Single-scale Lorenz-96 with an added thermodynamic component.

explore_props

Estimtate the Lyapunov spectrum and other props. of the dynamics of the models.

integration

Time stepping (integration) tools.

pb

Make progbar (wrapper around tqdm) and read1.

utils

Utilities to help define hidden Markov models.

HiddenMarkovModel ⚓︎

Bases: NicePrint

Container class (with some embellishments) for a Hidden Markov Model (HMM).

Should contain the details necessary to run synthetic DA experiments, also known as "twin experiment", or OSSE (observing system simulation experiment). The synthetic truth and observations may then be obtained by running .simulate.

Note

Each model included with DAPPER comes with several examples of model settings from the literature. See, for example, mods.Lorenz63.sakov2012.

Warning

These example configs do not necessarily hold a high programming standard, as they may have been whipped up at short notice to replicate some experiments, and are not intended for re-use. Nevertheless, sometimes they are re-used by another configuration script, leading to a major gotcha/pitfall: changes made to the imported HMM (or the model's module itself) also impact the original object (since they are mutable and thereby referenced). This usually isn't an issue, since one rarely imports two/more separate configurations. However, the test suite imports all configurations, which might then unintentionally interact. To avoid this, you should use the copy method of the HMM before making any changes to it.

__init__(Dyn, Obs, tseq, X0, liveplotters=None, sectors=None, name=None, **kwargs) ⚓︎

Initialize.

Parameters:

Name Type Description Default
Dyn Operator or dict

Operator for the dynamics.

required
Obs Operator or TimeDependentOperator or dict

Operator for the observations Can also be time-dependent, ref TimeDependentOperator.

required
tseq Chronology

Time sequence of the HMM process.

required
X0 RV

Random distribution of initial condition

required
liveplotters list

A list of tuples. See example use in function LPs of mods.Lorenz63. - The first element of the tuple determines if the liveplotter is shown by default. If False, the liveplotter is only shown when included among the liveplots argument of assimilate - The second element in the tuple gives the corresponding liveplotter function/class.

None
sectors dict

Labelled indices referring to parts of the state vector. When defined, field-mean statistics are computed for each sector. Example use can be found in docs/examples/param_estim.py and dapper/mods/Lorenz96/miyoshi2011.py

None
name str

Label for the HMM.

None

simulate(desc='Truth & Obs') ⚓︎

Generate synthetic truth and observations.

Operator ⚓︎

Bases: NicePrint

Container for the dynamical and the observational maps.

Parameters:

Name Type Description Default
M int

Length of output vectors.

required
model function

The actual operator.

None
noise RV

The associated additive noise. The noise can also be a scalar or an array, producing GaussRV(C=noise).

None
Note

Any remaining keyword arguments are written to the object as attributes.

TimeDependentOperator ⚓︎

Wrapper for Operator that enables time dependence.

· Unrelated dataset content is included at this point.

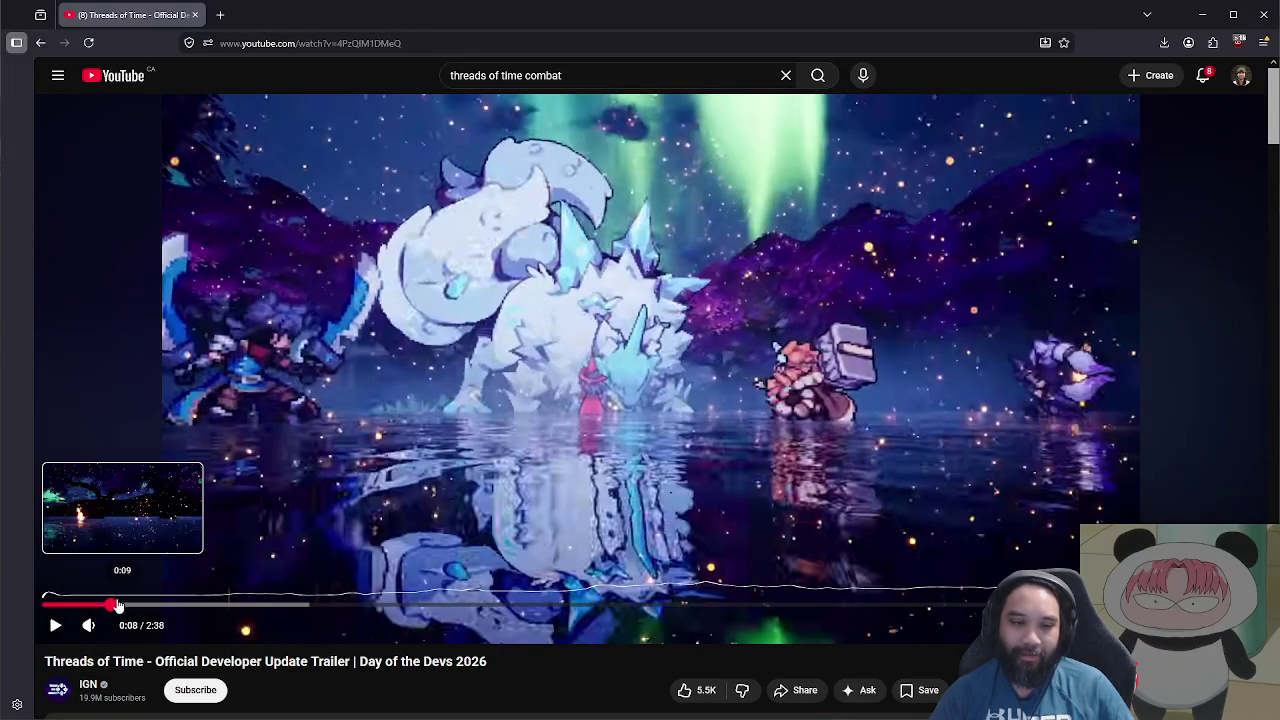
left_click(630, 470)
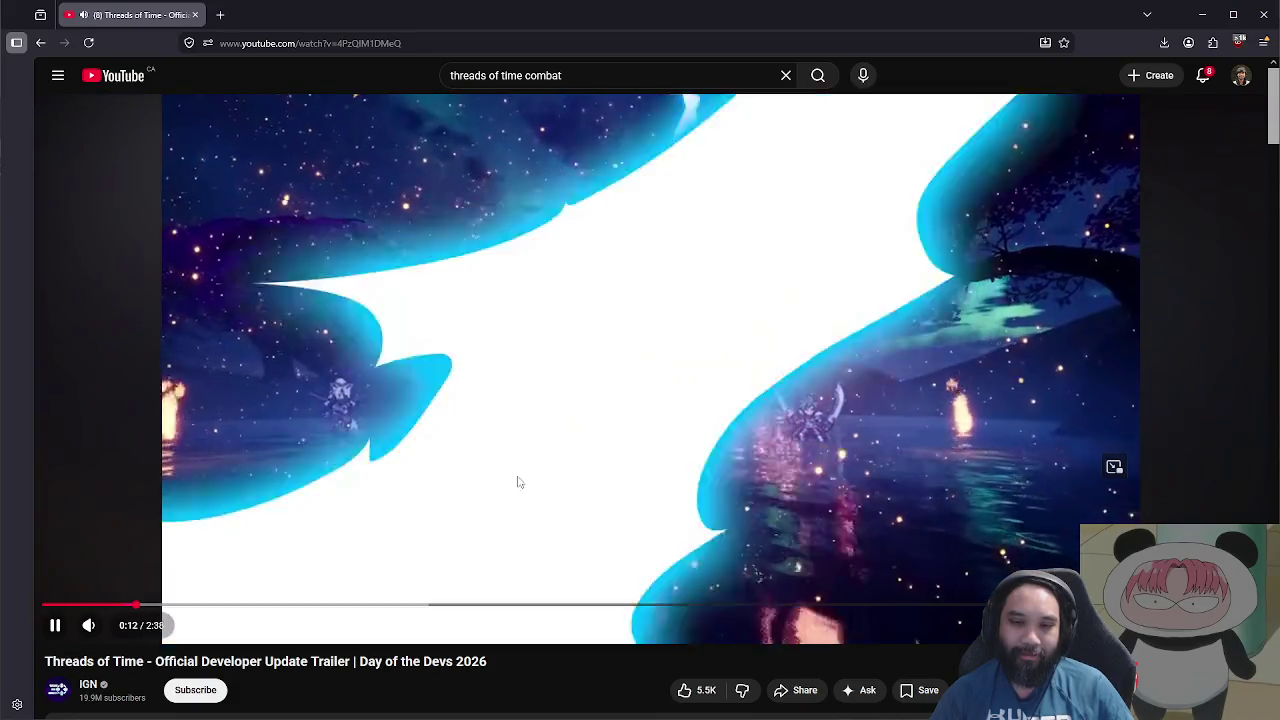
left_click(517, 475)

The time instance should be specified by ko, i.e. the index of an observation time.

Examples: docs/examples/time-dep-obs-operator.py and dapper/mods/QG/sakov2008.py.

__init__(**kwargs) ⚓︎

Can be initialized like Operator, in which case the resulting object will always return the same Operator nomatter the input time.

If initialized with 1 argument: dict(time_dependent=func) then func must return an Operator object.